Legal • Privacy

Privacy Policy

Kayalogy is built with privacy-first principles and security-by-design. This page provides a high-level overview of how we approach data protection.

Privacy and Security at Kayalogy

Kayalogy is based in Switzerland. We treat privacy and security as core product requirements and apply appropriate technical and organizational measures to protect personal and sensitive data.

Controller

Kayalogy (Switzerland) is responsible for processing personal data in connection with the website and platform, unless otherwise agreed in a written contract for institutional use.

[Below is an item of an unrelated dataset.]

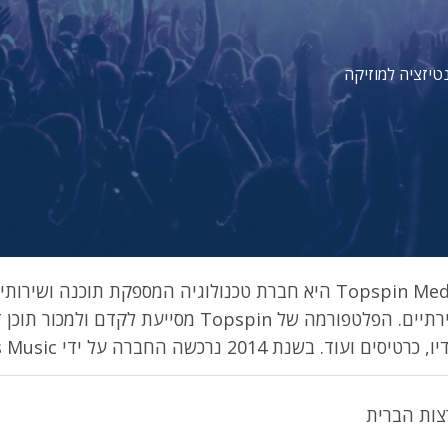
נטיזציה למוזיקה
Topspin Media היא חברת טכנולוגיה המספקת תוכנה ושי
יצירתיים. הפלטפורמה של Topspin מסייעת ל
 כרטיסים ועוד. בשנת 2014 נרכשה החברה על ידי Beats Music.
צות הברית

Applicable Standards and Legal Basis
  • We aim to comply with the Swiss Federal Act on Data Protection (FADP) and, where applicable, the EU General Data Protection Regulation (GDPR).
  • We apply principles such as data minimization, purpose limitation, confidentiality, integrity, and availability.
  • Our controls evolve as the platform, risk profile, and regulatory requirements develop.
What Data We Process
  • Contact data: information you provide when contacting us (e.g., name, email, message).
  • Server and security logs: technical logs (e.g., IP address, timestamps, user agent) required to operate, secure, and troubleshoot the website.
  • Uploaded content: only if you submit data for evaluation (e.g., imaging data), subject to your authorization and de-identification obligations.
Purposes of Processing
  • To operate, secure, and maintain the website and platform.
  • To respond to inquiries and provide support.
  • To improve reliability and security and prevent abuse.
  • To comply with legal obligations and enforce our Terms.
Data Minimization and De-identification
  • We collect and process only the data necessary for the intended purpose.
  • Where applicable, identifiers are removed and data is handled in anonymized or pseudonymized form.
  • Clinical uploads should be de-identified by the data provider before submission unless explicitly agreed otherwise in writing.
Security Controls
  • Encryption is used for data in transit and, where applicable, at rest.
  • Access is restricted based on least privilege, with role-based permissions and audit-friendly controls where applicable.
  • We continuously improve safeguards as the platform evolves.
Sharing and Third Parties
  • We do not sell personal data.
  • We do not use advertising trackers.
  • We share data only when required to deliver the service, comply with legal obligations, or with explicit authorization.
International Transfers
  • Depending on infrastructure and service providers, data may be processed in Switzerland and/or other jurisdictions.
  • Where required, we apply appropriate safeguards for cross-border transfers.
Retention and Deletion
  • Data is retained only as long as needed for the stated purpose or legal requirements.
  • Where feasible, data can be deleted upon request, subject to legal and security constraints.
Your Rights
  • Depending on applicable law, you may request access, correction, deletion, or restriction of processing.
  • We may request verification of identity before fulfilling requests.
Cookies
  • We do not use analytics or marketing cookies.
  • If cookies are used, they are limited to essential functionality (e.g., security and basic site operation).
Contact

Important: Kayalogy is currently in development. Any previews or demonstrations are provided for evaluation purposes only and are not intended for clinical use.